──────── Input

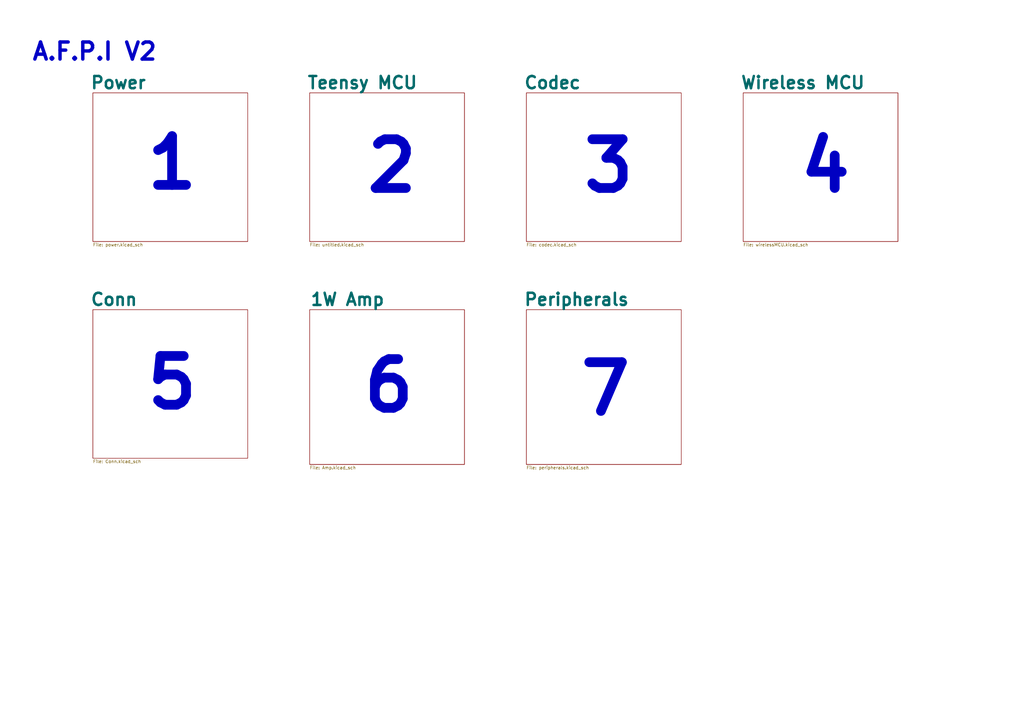
<source format=kicad_sch>
(kicad_sch (version 20230121) (generator eeschema)

  (uuid e430226e-cb41-409f-a8e3-4196beb4f225)

  (paper "A3")

  


  (text "7" (at 236.22 171.45 0)
    (effects (font (size 20 20) (thickness 4) bold) (justify left bottom))
    (uuid 3249aa9d-962c-4a26-89b1-312ae711f424)
  )
  (text "3" (at 237.49 80.01 0)
    (effects (font (size 20 20) (thickness 4) bold) (justify left bottom))
    (uuid 3fc4a653-639c-4df7-90e9-69374457798b)
  )
  (text "4" (at 326.39 80.01 0)
    (effects (font (size 20 20) (thickness 4) bold) (justify left bottom))
    (uuid 4557ca37-c1b5-467a-ac56-f6380f2b6e65)
  )
  (text "2" (at 148.59 80.01 0)
    (effects (font (size 20 20) (thickness 4) bold) (justify left bottom))
    (uuid 718e148e-a75a-4653-9860-5f14264410fd)
  )
  (text "A.F.P.I V2" (at 12.7 25.4 0)
    (effects (font (size 7 7) bold) (justify left bottom))
    (uuid 84edc434-453c-4daf-8a46-5c0a6948e70b)
  )
  (text "5" (at 58.42 168.91 0)
    (effects (font (size 20 20) (thickness 4) bold) (justify left bottom))
    (uuid b2e73738-ff23-485f-8212-4c4a1997eb8e)
  )
  (text "6" (at 147.32 170.18 0)
    (effects (font (size 20 20) (thickness 4) bold) (justify left bottom))
    (uuid beb5fd2d-0f71-4310-adc4-0efeb4088651)
  )
  (text "1" (at 58.42 78.74 0)
    (effects (font (size 20 20) (thickness 4) bold) (justify left bottom))
    (uuid cc344329-c358-4d1b-9083-6e94ff028d8a)
  )

  (sheet (at 215.9 127) (size 63.5 63.5)
    (stroke (width 0.1524) (type solid))
    (fill (color 0 0 0 0.0000))
    (uuid 27a7e93f-ccb0-4b55-b349-0c26eea20d69)
    (property "Sheetname" "Peripherals" (at 214.63 125.73 0)
      (effects (font (size 5 5) bold) (justify left bottom))
    )
    (property "Sheetfile" "peripherals.kicad_sch" (at 215.9 191.0846 0)
      (effects (font (size 1.27 1.27)) (justify left top))
    )
    (instances
      (project "AFPI V2"
        (path "/e430226e-cb41-409f-a8e3-4196beb4f225" (page "8"))
      )
    )
  )

  (sheet (at 304.8 38.1) (size 63.5 60.96)
    (stroke (width 0.1524) (type solid))
    (fill (color 0 0 0 0.0000))
    (uuid 2ba25c1b-7475-4118-b979-b5f58e904023)
    (property "Sheetname" "Wireless MCU" (at 303.53 36.83 0)
      (effects (font (size 5 5) bold) (justify left bottom))
    )
    (property "Sheetfile" "wirelessMCU.kicad_sch" (at 304.8 99.6446 0)
      (effects (font (size 1.27 1.27)) (justify left top))
    )
    (instances
      (project "AFPI V2"
        (path "/e430226e-cb41-409f-a8e3-4196beb4f225" (page "5"))
      )
    )
  )

  (sheet (at 38.1 38.1) (size 63.5 60.96)
    (stroke (width 0.1524) (type solid))
    (fill (color 0 0 0 0.0000))
    (uuid 3f047d64-7a03-4b5a-bad0-91764ee90a36)
    (property "Sheetname" "Power" (at 36.83 36.83 0)
      (effects (font (size 5 5) bold) (justify left bottom))
    )
    (property "Sheetfile" "power.kicad_sch" (at 38.1 99.6446 0)
      (effects (font (size 1.27 1.27)) (justify left top))
    )
    (instances
      (project "AFPI V2"
        (path "/e430226e-cb41-409f-a8e3-4196beb4f225" (page "1"))
      )
    )
  )

  (sheet (at 127 127) (size 63.5 63.5)
    (stroke (width 0.1524) (type solid))
    (fill (color 0 0 0 0.0000))
    (uuid 6bff13ca-cb87-46b3-8040-f7c7cb2aede9)
    (property "Sheetname" "1W Amp" (at 127 125.73 0)
      (effects (font (size 5 5) bold) (justify left bottom))
    )
    (property "Sheetfile" "Amp.kicad_sch" (at 127 191.0846 0)
      (effects (font (size 1.27 1.27)) (justify left top))
    )
    (instances
      (project "AFPI V2"
        (path "/e430226e-cb41-409f-a8e3-4196beb4f225" (page "7"))
      )
    )
  )

  (sheet (at 38.1 127) (size 63.5 60.96)
    (stroke (width 0.1524) (type solid))
    (fill (color 0 0 0 0.0000))
    (uuid 6d554178-b0b0-4667-b113-edb1d4976a5c)
    (property "Sheetname" "Conn" (at 36.83 125.73 0)
      (effects (font (size 5 5) bold) (justify left bottom))
    )
    (property "Sheetfile" "Conn.kicad_sch" (at 38.1 188.5446 0)
      (effects (font (size 1.27 1.27)) (justify left top))
    )
    (instances
      (project "AFPI V2"
        (path "/e430226e-cb41-409f-a8e3-4196beb4f225" (page "5"))
      )
    )
  )

  (sheet (at 215.9 38.1) (size 63.5 60.96)
    (stroke (width 0.1524) (type solid))
    (fill (color 0 0 0 0.0000))
    (uuid 90eec93c-0488-4975-85b1-f28f3e532135)
    (property "Sheetname" "Codec" (at 214.63 36.83 0)
      (effects (font (size 5 5) bold) (justify left bottom))
    )
    (property "Sheetfile" "codec.kicad_sch" (at 215.9 99.6446 0)
      (effects (font (size 1.27 1.27)) (justify left top))
    )
    (instances
      (project "AFPI V2"
        (path "/e430226e-cb41-409f-a8e3-4196beb4f225" (page "4"))
      )
    )
  )

  (sheet (at 127 38.1) (size 63.5 60.96)
    (stroke (width 0.1524) (type solid))
    (fill (color 0 0 0 0.0000))
    (uuid e4326957-ff18-4c39-bcfb-a328a6c8aa22)
    (property "Sheetname" "Teensy MCU" (at 125.73 36.83 0)
      (effects (font (size 5 5) bold) (justify left bottom))
    )
    (property "Sheetfile" "untitled.kicad_sch" (at 127 99.6446 0)
      (effects (font (size 1.27 1.27)) (justify left top))
    )
    (instances
      (project "AFPI V2"
        (path "/e430226e-cb41-409f-a8e3-4196beb4f225" (page "2"))
      )
    )
  )

  (sheet_instances
    (path "/" (page "6"))
  )
)

</source>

────────────────

**Work order**
Where a line of the entries above holds the word "Conn", return that line.

**Exercise output**
    (property "Sheetname" "Conn" (at 36.83 125.73 0)
    (property "Sheetfile" "Conn.kicad_sch" (at 38.1 188.5446 0)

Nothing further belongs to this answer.